### Work instructions
According to the passage on configuring hardware performance counters, what do the tools do when registration fails and the strict flag is not specified?

### Document excerpt
##########

The strict flag in HardwareCounter will determine whether WPR will hard fault when registration fails. If strict is not specified, the tools will silently ignore the error and continue. If registration fails and one uses an unregistered event, it will still fail later. This allows flexibility as there are other legacy tools like registry settings to register the counters. Registering an PMU event with the same name will succeed if the existing event data has the same values. If the new programming conflicts with the old, the new registration will fail leaving the old one in place.

For Arm, one specifies custom counters by Event and AllowsHalt is optional. The values are found in Arm's core family datasheets, or the processor maker (e.g. Qualcomm) specific processor datasheet. For AMD and Intel processors one specifies Event and Unit as specified in their datasheets. For Intel in addition to Event and Unit, also some extended bits are available. These ExtendedBits are “CMask CMaskInvert AnyThread EdgeDetect” with each two digits as unsigned char. This field is optional, so you can omit it if you don’t need the special bits. For example;

<ProfileSource Name="L1D_PEND_MISS.PENDING_CYCLES_ANY" Event="0x48" Unit="0x01" Interval="0x02000003" ExtendedBits="01000100" /> 

Configuration Using the registry

You can also use the registry settings to configure non-architctural counters. Below registry example configures non-architecutural counters for Intel architecture. The mechanisms also work on other CPU implementations and refer to the vendor’s technical reference manual.

[HKEY_LOCAL_MACHINE\SYSTEM\CurrentControlSet\Control\WMI\ProfileSource\<Model>]
"Architecture"=dword:00000002
"Family"=dword:00000006
"Model"=dword:0000002D
[HKEY_LOCAL_MACHINE\SYSTEM\CurrentControlSet\Control\WMI\ProfileSource\<Model>\BR_INST_EXEC.NONTAKEN_CONDITIONAL]
"Event"=dword:00000088
"Unit"=dword:00000041
"Interval"=dword:00200003
[HKEY_LOCAL_MACHINE\SYSTEM\CurrentControlSet\Control\WMI\ProfileSource\<Model>\BR_INST_EXEC.TAKEN_CONDITIONAL]
"Event"=dword:00000088
"Unit"=dword:00000081
"Interval"=dword:00200003

##########

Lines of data
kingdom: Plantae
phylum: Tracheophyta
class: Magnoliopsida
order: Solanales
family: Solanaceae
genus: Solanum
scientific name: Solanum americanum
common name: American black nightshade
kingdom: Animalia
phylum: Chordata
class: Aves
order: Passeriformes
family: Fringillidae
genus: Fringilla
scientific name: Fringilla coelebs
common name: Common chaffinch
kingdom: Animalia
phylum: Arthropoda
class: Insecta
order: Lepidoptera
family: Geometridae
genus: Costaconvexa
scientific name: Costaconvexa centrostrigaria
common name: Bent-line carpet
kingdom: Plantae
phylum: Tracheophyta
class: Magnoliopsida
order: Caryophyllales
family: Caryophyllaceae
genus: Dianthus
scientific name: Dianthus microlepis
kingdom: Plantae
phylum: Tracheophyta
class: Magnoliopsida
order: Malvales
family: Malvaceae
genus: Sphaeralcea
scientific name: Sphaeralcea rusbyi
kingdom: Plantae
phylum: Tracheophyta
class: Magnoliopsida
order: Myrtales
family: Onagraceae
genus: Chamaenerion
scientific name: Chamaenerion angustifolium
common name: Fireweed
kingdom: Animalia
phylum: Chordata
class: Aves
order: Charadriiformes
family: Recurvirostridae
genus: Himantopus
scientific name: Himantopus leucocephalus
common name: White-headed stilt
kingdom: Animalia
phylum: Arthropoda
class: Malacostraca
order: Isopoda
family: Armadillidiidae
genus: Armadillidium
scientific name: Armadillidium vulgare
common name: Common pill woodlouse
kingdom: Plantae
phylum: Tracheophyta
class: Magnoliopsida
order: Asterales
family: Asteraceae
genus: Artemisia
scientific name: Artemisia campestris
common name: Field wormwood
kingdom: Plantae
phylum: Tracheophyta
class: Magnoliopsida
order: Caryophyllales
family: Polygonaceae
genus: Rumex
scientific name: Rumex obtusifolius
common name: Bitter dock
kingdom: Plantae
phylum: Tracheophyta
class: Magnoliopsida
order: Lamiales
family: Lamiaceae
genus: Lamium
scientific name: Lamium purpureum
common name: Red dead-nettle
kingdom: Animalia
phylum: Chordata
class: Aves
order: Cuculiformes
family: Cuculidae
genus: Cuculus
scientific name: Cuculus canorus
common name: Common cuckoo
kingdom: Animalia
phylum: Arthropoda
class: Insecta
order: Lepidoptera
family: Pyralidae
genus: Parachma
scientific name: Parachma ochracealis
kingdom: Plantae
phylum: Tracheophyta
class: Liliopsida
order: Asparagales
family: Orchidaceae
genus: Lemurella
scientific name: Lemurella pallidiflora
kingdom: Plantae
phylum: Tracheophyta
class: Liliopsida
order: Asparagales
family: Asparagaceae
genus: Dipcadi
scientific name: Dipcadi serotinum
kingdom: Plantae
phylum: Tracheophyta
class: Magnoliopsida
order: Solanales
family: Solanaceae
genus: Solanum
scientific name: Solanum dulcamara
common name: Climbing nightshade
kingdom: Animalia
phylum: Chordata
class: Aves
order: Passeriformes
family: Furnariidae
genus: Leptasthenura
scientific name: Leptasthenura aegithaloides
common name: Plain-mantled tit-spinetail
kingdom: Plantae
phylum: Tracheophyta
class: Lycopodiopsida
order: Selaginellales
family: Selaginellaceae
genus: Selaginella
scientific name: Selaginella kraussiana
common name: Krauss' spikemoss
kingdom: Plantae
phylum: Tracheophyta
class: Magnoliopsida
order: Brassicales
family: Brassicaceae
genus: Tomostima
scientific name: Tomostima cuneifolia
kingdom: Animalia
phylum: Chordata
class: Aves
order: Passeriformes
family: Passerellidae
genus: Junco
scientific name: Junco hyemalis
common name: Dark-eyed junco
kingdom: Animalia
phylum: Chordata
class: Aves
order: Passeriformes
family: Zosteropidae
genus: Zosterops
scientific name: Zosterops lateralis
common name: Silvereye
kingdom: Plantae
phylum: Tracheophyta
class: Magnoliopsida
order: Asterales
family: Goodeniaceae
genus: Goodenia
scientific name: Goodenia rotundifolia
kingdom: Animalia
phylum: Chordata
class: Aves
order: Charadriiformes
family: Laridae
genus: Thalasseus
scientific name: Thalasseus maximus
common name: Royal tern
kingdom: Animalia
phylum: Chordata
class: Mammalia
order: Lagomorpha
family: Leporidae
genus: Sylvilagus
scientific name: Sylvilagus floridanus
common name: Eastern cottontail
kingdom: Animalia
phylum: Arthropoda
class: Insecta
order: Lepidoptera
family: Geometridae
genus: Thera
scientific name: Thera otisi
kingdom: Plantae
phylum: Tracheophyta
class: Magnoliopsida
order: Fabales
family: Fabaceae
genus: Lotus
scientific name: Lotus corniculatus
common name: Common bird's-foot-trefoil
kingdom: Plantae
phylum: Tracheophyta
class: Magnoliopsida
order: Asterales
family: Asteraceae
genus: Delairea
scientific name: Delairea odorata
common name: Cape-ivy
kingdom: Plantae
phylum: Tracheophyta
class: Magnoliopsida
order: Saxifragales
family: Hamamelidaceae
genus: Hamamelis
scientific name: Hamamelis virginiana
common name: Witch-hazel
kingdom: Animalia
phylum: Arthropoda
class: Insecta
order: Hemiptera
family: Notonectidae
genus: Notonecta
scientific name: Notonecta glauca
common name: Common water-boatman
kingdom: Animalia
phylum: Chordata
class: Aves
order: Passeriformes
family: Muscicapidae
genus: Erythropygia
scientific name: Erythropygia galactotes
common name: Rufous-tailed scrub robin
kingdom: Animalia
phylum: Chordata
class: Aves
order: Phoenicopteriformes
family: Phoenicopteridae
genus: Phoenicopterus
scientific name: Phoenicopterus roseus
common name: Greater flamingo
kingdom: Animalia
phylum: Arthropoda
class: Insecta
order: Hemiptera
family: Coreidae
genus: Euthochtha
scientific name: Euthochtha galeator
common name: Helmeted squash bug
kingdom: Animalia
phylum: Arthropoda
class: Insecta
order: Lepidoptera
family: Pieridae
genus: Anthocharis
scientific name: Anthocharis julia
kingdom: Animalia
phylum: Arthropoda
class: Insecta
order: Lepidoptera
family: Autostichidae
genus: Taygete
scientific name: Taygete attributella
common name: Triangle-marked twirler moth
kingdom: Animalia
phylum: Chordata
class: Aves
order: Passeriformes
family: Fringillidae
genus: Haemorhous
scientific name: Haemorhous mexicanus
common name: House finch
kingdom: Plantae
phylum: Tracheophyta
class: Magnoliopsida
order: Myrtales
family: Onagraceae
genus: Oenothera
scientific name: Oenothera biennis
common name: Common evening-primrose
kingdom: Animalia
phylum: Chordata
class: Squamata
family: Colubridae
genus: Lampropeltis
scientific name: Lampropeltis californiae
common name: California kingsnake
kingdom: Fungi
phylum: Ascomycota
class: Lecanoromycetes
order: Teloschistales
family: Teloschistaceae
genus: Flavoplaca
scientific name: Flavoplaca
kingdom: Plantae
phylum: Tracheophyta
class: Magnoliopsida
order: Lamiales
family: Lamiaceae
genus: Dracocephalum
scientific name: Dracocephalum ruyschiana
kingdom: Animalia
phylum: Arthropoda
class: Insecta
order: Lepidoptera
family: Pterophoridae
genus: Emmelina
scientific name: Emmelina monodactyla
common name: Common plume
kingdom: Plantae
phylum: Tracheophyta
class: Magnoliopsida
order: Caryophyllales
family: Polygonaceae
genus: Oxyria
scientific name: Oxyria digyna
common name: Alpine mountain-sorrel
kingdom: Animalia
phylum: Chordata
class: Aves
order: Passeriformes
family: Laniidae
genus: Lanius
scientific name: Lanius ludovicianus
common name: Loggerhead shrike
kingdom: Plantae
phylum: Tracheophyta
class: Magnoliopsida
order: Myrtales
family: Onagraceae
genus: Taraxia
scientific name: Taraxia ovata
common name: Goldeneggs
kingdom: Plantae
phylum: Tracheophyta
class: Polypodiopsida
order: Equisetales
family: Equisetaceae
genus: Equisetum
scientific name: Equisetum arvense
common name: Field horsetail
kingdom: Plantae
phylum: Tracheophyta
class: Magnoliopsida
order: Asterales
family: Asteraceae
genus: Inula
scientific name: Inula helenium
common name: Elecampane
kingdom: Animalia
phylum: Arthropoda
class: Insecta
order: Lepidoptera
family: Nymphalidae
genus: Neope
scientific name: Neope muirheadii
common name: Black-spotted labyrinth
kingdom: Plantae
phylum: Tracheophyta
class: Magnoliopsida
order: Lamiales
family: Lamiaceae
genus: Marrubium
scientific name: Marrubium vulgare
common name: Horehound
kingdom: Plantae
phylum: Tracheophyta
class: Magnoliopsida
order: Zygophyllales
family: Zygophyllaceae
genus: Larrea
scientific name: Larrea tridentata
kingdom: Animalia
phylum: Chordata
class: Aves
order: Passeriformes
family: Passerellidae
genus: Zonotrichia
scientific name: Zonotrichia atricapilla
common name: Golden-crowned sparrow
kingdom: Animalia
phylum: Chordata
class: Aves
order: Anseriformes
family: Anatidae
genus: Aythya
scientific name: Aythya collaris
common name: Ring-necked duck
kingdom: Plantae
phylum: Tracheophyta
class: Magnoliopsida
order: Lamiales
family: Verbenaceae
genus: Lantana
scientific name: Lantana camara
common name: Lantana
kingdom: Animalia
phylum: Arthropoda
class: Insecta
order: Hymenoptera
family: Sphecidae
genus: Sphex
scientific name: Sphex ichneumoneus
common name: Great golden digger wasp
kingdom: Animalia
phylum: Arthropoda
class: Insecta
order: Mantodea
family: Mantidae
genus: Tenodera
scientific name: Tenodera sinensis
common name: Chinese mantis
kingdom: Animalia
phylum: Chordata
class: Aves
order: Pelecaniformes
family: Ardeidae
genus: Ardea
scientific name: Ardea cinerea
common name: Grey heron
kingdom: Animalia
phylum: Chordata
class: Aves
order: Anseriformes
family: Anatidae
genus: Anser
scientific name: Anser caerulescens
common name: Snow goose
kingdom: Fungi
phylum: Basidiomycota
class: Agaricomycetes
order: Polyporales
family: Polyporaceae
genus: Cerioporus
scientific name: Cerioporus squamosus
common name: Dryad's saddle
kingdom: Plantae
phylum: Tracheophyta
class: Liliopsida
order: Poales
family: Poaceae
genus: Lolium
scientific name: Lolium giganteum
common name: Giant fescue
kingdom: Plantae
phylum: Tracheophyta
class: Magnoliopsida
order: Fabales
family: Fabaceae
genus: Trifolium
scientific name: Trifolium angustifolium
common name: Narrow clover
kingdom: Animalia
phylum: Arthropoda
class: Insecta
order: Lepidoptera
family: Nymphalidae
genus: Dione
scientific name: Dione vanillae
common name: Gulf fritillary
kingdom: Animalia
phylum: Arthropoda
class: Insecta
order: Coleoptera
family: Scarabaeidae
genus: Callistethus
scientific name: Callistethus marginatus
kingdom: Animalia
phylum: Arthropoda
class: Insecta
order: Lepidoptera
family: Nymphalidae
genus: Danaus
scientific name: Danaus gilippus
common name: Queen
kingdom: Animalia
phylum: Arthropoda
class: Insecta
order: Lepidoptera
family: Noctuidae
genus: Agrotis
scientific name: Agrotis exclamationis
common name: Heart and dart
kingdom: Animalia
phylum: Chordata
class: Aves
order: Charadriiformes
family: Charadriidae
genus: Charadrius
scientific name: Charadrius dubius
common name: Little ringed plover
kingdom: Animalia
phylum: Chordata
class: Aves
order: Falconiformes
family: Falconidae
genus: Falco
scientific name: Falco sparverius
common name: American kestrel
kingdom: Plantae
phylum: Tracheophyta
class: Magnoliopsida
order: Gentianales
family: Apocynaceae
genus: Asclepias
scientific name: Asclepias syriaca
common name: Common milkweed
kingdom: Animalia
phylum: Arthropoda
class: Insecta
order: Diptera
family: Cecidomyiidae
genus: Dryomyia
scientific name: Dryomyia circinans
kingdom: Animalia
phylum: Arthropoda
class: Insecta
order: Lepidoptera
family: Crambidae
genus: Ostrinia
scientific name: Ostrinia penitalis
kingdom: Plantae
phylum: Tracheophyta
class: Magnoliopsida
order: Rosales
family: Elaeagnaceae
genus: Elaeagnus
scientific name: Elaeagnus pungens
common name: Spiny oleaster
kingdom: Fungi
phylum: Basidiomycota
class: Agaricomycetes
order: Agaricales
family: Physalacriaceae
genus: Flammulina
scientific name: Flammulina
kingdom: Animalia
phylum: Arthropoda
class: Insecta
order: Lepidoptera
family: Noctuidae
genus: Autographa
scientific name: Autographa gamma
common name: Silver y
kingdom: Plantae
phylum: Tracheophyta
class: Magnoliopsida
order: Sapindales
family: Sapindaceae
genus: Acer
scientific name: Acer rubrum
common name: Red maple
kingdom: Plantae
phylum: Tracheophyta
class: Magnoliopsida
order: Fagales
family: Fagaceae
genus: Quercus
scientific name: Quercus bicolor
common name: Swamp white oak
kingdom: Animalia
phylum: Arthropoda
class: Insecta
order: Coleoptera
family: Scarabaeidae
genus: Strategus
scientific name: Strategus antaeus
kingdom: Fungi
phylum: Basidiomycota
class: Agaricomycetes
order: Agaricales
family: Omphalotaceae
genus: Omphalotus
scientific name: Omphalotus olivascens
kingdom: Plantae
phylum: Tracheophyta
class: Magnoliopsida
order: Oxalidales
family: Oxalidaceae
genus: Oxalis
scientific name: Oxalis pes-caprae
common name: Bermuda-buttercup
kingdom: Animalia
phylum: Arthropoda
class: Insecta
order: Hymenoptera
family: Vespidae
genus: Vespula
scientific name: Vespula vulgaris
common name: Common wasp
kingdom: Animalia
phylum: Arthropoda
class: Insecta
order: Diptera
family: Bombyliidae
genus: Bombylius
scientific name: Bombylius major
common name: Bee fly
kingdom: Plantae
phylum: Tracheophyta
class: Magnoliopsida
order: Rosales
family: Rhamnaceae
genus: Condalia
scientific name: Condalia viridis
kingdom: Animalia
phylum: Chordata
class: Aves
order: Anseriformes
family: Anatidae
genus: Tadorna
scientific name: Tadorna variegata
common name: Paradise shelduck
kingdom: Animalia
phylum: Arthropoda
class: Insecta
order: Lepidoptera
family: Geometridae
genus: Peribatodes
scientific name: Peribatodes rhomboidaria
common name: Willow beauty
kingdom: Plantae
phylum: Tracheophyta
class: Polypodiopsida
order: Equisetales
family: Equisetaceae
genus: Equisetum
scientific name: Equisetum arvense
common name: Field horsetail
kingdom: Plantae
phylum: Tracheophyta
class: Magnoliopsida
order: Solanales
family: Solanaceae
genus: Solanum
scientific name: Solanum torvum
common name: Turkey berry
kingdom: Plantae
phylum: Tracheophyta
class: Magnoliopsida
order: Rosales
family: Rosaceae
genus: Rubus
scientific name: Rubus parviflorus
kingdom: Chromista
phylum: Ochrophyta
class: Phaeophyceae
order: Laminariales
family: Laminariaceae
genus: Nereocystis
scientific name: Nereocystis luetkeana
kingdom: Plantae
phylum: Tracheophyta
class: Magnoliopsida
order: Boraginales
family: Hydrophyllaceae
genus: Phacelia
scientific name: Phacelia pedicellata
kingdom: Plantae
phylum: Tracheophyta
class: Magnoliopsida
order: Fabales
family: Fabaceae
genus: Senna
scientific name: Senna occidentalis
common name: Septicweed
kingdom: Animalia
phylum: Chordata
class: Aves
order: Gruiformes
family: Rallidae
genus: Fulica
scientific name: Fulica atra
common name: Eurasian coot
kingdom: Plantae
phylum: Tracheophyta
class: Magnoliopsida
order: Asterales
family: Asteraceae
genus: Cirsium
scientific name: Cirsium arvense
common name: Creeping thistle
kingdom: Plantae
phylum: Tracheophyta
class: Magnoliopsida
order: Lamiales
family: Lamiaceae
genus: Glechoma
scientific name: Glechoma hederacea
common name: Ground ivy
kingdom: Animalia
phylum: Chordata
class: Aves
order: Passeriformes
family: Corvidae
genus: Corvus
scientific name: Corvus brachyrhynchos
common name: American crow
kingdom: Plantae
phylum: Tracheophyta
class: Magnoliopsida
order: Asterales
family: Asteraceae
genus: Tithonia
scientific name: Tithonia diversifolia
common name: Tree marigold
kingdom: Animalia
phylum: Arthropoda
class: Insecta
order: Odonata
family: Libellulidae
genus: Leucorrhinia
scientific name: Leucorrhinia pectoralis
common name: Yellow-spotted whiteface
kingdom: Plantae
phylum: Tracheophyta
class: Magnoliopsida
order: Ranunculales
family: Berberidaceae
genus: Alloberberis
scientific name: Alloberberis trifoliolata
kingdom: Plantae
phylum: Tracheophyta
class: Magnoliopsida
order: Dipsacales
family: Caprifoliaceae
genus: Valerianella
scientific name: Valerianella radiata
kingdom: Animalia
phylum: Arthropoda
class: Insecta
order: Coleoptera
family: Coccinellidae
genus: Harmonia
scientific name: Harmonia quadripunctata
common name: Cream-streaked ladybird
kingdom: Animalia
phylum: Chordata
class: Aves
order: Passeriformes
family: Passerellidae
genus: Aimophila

##########

### Expected output
They silently ignore the error and continue.